Ayant déjà traduit six tragédies de Shakespeare, M. Xu rêve de traduire tout le reste des ouvrages du dramaturge. Il apprécie particulièrement les compétences linguistiques de Shakespeare et respecte la complexité de son langage. M. Xu évoque, par exemple, la création de nouveaux mots tels que « dépeupler », afin de rendre sa description plus précise. Dans Antoine et Cléopâtre, Cléopâtre dit qu'elle va « dépeupler l'Egypte » en faisant de tous les citoyens ses messagers pour envoyer des lettres d'amour à Antony. 

« Le charme de Shakespeare est international. Les thèmes abordés dans ses ouvrages, comme la perte d'un être cher, l'amour et la jalousie, sont réellement universels », précise Nick Marchand, directeur d'arts et d'industrie créative du Conseil britannique (British Council) en Chine.  

 

Le Pavillon aux pivoines publié par Dolphin Books

 

Entre deux maîtres 

Les chercheurs ont établi un parallèle entre Shakespeare et son homologue chinois Tang Xianzu, dramaturge sous la dynastie des Ming (1368-1644), bien que le premier soit plus prolifique que le deuxième : l'auteur britannique a écrit 39 pièces de théâtre alors que le maître chinois n'en a créé que quatre.  
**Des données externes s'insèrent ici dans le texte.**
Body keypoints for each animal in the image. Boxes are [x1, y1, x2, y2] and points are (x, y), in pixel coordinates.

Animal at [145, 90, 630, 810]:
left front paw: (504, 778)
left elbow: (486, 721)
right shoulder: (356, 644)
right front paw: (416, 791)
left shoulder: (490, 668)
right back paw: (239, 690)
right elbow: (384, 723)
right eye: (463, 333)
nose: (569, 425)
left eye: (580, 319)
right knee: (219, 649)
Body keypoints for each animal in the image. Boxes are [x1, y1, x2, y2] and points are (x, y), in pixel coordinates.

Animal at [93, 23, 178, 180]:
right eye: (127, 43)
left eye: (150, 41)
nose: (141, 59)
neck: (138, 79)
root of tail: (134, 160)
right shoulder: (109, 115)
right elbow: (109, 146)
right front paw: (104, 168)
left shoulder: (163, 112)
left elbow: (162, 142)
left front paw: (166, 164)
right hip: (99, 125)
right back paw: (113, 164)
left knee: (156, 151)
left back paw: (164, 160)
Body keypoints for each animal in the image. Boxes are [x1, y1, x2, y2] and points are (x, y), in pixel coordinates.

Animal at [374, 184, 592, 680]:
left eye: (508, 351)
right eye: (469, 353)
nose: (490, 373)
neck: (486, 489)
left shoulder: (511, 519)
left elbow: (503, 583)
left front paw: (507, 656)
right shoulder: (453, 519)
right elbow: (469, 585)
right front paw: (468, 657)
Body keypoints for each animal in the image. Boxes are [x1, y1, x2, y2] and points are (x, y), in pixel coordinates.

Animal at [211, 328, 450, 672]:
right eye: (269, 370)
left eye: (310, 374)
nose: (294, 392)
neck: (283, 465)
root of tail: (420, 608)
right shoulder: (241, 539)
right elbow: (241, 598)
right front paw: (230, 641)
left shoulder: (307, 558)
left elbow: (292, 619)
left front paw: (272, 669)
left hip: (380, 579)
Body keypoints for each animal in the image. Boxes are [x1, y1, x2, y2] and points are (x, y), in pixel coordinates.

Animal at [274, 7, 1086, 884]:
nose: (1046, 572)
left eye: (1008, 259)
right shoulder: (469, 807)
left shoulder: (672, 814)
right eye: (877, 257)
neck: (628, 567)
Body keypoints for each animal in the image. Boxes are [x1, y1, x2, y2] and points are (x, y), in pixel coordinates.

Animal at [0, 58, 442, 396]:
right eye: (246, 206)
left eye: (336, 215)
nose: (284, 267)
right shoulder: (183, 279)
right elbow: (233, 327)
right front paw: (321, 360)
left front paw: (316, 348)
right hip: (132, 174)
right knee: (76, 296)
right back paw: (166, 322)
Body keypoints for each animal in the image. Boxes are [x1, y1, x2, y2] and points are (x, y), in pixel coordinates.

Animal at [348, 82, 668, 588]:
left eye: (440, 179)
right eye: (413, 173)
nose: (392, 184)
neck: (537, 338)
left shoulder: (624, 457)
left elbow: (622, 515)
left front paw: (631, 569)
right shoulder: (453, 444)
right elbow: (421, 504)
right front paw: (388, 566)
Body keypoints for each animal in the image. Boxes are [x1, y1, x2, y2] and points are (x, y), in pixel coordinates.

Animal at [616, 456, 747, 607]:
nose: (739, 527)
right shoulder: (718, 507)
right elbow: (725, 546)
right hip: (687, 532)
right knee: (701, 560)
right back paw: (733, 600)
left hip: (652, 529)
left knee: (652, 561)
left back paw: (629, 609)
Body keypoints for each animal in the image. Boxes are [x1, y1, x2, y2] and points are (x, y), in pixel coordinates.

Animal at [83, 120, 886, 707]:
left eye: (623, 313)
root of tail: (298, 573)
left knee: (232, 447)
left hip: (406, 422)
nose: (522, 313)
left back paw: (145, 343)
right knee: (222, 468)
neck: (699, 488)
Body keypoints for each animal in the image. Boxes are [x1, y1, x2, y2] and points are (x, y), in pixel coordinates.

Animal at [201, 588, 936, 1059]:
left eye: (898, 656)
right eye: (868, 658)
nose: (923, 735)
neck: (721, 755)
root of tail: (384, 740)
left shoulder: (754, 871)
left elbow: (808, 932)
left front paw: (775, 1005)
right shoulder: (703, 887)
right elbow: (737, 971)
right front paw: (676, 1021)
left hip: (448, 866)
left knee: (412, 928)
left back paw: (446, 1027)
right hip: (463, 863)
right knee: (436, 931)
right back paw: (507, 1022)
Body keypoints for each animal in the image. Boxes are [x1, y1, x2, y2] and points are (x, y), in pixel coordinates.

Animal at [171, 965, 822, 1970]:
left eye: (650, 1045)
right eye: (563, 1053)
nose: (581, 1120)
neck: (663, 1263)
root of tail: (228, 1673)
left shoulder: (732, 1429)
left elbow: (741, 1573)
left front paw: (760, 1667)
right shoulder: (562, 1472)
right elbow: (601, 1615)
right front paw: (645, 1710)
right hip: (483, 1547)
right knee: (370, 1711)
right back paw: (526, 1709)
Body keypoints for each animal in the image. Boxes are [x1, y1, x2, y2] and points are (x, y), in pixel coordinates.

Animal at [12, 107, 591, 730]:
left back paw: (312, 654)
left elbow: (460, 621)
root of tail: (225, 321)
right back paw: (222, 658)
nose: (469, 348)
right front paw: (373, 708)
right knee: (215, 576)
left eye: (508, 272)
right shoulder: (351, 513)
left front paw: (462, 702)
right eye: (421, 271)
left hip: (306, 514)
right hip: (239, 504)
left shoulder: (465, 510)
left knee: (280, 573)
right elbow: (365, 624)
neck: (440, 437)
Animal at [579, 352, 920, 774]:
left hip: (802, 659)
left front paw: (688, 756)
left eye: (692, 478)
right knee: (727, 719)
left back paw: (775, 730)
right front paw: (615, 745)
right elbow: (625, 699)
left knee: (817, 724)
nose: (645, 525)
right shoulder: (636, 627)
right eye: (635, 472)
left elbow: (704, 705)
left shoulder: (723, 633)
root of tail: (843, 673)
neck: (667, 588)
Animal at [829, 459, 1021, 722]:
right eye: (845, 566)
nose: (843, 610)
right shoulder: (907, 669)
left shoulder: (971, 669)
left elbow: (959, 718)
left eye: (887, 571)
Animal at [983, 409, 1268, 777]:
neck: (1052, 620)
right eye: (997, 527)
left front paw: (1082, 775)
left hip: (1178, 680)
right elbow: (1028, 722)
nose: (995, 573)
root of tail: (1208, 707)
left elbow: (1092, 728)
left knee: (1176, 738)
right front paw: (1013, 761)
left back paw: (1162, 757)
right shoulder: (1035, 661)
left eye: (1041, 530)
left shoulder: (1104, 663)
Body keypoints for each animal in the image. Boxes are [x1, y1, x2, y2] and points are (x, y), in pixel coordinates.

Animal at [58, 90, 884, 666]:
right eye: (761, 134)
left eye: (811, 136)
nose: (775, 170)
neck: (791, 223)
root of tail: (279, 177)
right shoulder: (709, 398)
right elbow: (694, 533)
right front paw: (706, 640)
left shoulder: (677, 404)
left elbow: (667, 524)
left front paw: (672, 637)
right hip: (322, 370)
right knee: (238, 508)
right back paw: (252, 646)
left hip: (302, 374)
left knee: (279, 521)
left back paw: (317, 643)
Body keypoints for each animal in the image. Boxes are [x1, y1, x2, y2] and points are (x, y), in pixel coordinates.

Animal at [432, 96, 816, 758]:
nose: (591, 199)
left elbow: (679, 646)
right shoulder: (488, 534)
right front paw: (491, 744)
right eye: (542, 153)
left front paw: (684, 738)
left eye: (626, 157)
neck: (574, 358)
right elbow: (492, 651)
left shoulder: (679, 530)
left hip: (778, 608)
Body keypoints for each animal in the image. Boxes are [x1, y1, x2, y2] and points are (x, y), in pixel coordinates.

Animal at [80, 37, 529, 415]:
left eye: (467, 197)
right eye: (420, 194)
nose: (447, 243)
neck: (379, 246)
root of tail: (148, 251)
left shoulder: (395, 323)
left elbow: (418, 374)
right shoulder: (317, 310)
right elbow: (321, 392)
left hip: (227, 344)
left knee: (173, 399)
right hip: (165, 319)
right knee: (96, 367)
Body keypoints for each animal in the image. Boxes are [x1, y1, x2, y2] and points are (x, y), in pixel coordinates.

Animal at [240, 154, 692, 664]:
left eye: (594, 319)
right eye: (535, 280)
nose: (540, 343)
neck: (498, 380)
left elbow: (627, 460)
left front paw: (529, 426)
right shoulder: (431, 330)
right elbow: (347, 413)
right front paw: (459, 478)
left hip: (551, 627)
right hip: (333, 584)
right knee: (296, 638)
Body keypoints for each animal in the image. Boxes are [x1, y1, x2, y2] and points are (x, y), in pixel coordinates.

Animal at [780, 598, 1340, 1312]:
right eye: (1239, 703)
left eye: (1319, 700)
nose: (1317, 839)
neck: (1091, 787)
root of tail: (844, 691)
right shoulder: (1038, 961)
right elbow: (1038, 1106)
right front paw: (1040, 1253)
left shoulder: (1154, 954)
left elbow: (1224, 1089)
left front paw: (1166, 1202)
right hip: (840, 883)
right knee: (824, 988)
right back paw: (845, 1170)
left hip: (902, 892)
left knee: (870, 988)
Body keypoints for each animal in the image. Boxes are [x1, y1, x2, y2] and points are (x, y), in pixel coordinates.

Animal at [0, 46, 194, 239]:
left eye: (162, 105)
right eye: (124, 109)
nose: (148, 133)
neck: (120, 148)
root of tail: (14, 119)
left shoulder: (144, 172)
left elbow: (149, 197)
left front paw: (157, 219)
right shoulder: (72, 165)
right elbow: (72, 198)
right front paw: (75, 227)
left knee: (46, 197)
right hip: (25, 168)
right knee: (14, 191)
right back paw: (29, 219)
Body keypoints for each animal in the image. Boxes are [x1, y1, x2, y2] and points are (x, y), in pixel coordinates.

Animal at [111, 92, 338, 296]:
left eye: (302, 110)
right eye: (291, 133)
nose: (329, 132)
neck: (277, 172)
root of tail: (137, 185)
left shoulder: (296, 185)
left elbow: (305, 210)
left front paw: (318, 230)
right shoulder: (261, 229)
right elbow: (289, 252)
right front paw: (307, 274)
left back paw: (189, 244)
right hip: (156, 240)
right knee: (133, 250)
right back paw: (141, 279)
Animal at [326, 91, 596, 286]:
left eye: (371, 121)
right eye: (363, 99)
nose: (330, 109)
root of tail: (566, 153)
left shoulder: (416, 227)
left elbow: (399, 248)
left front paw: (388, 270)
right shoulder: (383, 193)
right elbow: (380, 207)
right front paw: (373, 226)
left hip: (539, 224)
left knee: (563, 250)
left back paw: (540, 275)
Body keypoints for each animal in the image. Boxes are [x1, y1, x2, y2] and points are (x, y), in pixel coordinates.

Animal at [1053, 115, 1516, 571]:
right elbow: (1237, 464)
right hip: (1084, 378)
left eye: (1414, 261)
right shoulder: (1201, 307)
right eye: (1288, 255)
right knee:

Selon M. Gu, Le Pavillon aux pivoines possède de belles paroles qui peuvent être chantées, tandis que les pièces de Shakespeare ne le permettent pas. « La pièce de Tang alterne entre lignes poétiques et langage familier, permettant aux lecteurs de faire une pause, alors que la plupart des œuvres de Shakespeare sont écrites sous forme de pentamètre iambique, ce qui est parfois ennuyant ». Il affirme néanmoins que Shakespeare excelle dans d'autres domaines. « L'intrigue de ses pièces est complexe, attrayante et parfois inattendue. Les histoires s'entrelacent, on parle de fantômes, de folie et d'assassinats », précise M. Gu à Beijing Information.  

Selon M. Marchand, le Conseil britannique (British Council), une organisation spécialisée dans les relations internationales en matière de culture et d'éducation, a organisé un programme intitulé « La vie de Shakespeare » à travers des événements tels que « The Dreamer », une collaboration entre le Centre d'arts dramatiques de Shanghai et la compagnie théâtrale britannique Gecko, qui relie Le Pavillon aux pivoines de Tang et Le Songe d'une nuit d'été de Shakespeare. 

En plus d'être traduites en chinois, les œuvres de Shakespeare sont également devenues un sujet essentiel dans le domaine de la recherche universitaire en Chine. « Cependant, par rapport aux pays occidentaux, la Chine a encore un fossé à combler en matière de recherches sur Shakespeare. C'est comme pour les étrangers qui étudient les ouvrages classiques des poètes chinois Li Bai (701-762) et Du Fu (712-770). Il y a forcément des obstacles », précise M.  Gu. Il suggère aux chercheurs shakespeariens en Chine d'aborder leur travail avec un point de vue chinois, afin d'en découvrir de nouvelles perspectives.